## EXERCISE REQUIREMENTS
Locate the line containing "thumb tip: (429, 453)" in the material below; repeat it and every line after it, exactly as written.

** Opening AVAILABLE DATA block **

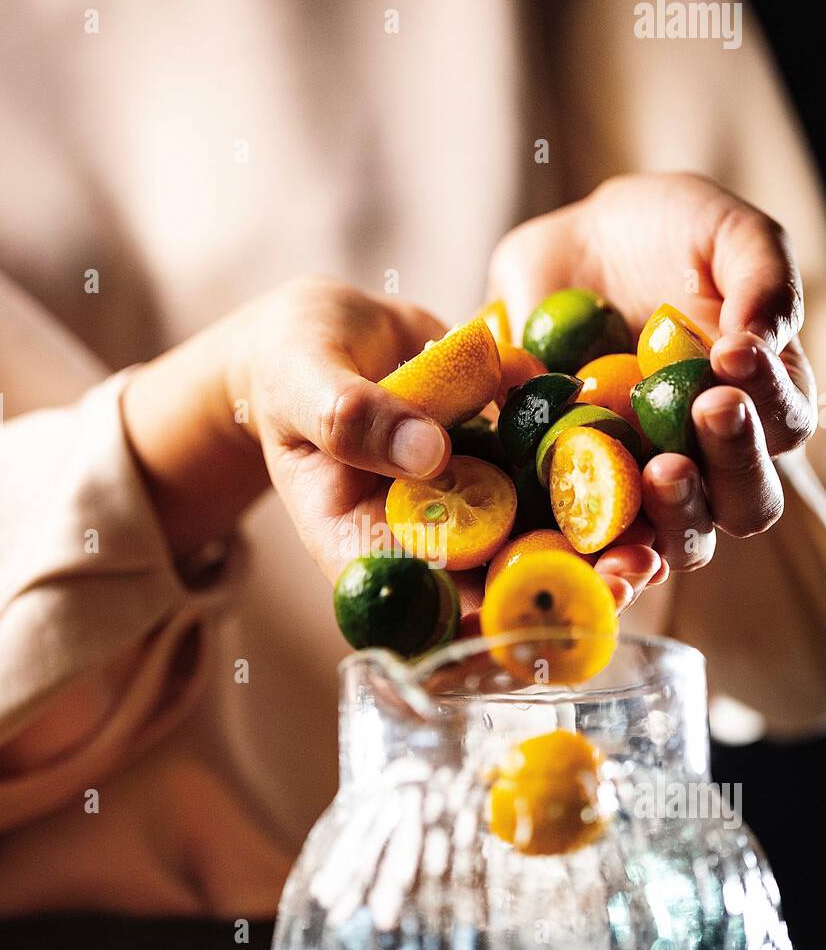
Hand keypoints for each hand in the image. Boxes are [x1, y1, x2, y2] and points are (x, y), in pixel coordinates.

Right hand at [124, 275, 655, 620]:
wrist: (330, 331)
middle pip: (495, 582)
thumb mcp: (301, 381)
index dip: (480, 618)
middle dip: (561, 590)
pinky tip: (657, 467)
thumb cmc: (291, 363)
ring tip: (657, 539)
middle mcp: (429, 535)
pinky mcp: (508, 459)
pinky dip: (604, 474)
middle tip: (624, 578)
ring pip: (539, 535)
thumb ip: (350, 417)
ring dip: (599, 543)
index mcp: (365, 543)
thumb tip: (429, 453)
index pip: (424, 602)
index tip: (535, 612)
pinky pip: (556, 473)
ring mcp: (473, 499)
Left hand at [490, 172, 817, 587]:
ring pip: (685, 541)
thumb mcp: (723, 231)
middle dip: (732, 464)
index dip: (767, 400)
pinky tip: (596, 548)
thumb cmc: (665, 236)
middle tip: (705, 412)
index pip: (784, 423)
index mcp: (760, 400)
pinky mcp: (583, 500)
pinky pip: (597, 549)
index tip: (732, 354)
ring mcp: (648, 488)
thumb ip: (760, 274)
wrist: (572, 252)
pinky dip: (602, 559)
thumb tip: (762, 336)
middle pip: (746, 501)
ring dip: (677, 519)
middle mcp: (713, 458)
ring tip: (658, 472)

** Closing AVAILABLE DATA block **

## ANSWER TO THE EXERCISE
thumb tip: (429, 453)
index pip: (424, 602)
index tip: (535, 612)
pinky pip: (556, 473)
ring mcp: (473, 499)
Left hand at [490, 172, 817, 587]:
ring pip: (685, 541)
thumb mcp: (723, 231)
middle dip: (732, 464)
index dip: (767, 400)
pinky tip: (596, 548)
thumb cmc: (665, 236)
middle tip: (705, 412)
index pip: (784, 423)
index mcp: (760, 400)
pinky mcp: (583, 500)
pinky pip: (597, 549)
index tip: (732, 354)
ring mcp: (648, 488)
thumb ip: (760, 274)
wrist: (572, 252)
pinky dip: (602, 559)
thumb tip: (762, 336)
middle pip: (746, 501)
ring dip: (677, 519)
middle mcp: (713, 458)
ring tip: (658, 472)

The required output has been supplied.